### Task requirements
Transcribe the data below verbatim from the line with "holder with Swarovski." to the line with "the office had been broken into and it". Include both of those lines.

BEGIN

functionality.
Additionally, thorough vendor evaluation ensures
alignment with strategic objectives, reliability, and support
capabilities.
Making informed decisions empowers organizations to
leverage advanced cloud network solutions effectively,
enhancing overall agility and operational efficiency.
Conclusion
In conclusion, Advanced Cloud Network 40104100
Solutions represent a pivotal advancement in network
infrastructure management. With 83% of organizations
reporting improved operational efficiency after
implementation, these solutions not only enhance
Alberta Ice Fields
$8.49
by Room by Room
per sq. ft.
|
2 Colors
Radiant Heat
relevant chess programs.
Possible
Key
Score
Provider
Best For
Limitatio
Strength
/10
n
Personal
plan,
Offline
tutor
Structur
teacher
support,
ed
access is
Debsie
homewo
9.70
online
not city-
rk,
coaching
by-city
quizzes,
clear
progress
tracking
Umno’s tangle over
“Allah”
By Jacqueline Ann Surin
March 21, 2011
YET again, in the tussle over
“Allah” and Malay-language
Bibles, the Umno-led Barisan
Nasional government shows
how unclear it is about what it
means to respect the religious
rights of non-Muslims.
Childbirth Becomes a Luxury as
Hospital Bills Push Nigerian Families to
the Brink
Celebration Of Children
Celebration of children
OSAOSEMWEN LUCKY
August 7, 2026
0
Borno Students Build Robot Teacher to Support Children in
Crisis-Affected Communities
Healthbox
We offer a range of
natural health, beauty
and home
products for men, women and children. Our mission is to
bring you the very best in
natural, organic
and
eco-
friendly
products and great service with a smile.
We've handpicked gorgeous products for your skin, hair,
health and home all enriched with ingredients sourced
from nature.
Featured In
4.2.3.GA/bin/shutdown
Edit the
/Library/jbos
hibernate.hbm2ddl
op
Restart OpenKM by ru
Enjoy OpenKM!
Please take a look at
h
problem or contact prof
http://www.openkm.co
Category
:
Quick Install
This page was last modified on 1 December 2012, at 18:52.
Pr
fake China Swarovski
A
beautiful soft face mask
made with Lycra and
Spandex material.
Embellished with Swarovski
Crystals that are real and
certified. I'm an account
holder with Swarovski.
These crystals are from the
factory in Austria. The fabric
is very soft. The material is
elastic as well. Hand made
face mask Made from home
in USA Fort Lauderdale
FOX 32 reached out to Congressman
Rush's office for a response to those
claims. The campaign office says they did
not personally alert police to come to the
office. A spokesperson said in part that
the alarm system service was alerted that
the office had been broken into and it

END
BEGIN

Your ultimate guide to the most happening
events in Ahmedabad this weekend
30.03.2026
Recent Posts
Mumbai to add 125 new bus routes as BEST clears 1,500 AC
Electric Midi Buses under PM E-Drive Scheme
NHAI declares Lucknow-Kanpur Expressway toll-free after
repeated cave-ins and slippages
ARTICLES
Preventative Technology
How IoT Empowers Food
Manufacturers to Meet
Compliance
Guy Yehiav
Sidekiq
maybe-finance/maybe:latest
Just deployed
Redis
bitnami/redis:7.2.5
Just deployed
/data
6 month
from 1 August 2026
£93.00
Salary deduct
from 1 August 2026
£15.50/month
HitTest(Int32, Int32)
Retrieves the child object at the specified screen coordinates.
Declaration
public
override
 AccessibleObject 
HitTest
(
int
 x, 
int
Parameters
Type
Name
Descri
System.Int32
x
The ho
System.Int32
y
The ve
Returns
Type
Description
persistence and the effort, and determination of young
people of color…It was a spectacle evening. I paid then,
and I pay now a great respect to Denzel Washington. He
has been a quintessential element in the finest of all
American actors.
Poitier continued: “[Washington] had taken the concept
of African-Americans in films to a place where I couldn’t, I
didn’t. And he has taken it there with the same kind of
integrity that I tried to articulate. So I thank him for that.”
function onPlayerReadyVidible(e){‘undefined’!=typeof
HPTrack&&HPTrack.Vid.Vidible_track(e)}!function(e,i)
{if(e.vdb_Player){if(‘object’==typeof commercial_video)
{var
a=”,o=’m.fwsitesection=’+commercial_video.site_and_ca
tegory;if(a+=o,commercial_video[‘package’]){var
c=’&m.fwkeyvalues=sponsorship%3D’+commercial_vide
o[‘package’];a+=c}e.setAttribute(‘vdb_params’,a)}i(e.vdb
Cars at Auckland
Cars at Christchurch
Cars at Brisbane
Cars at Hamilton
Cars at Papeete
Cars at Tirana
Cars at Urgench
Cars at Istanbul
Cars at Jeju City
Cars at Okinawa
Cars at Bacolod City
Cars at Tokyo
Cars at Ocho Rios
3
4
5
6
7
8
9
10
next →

END

### Problem solution
holder with Swarovski.
These crystals are from the
factory in Austria. The fabric
is very soft. The material is
elastic as well. Hand made
face mask Made from home
in USA Fort Lauderdale
FOX 32 reached out to Congressman
Rush's office for a response to those
claims. The campaign office says they did
not personally alert police to come to the
office. A spokesperson said in part that
the alarm system service was alerted that
the office had been broken into and it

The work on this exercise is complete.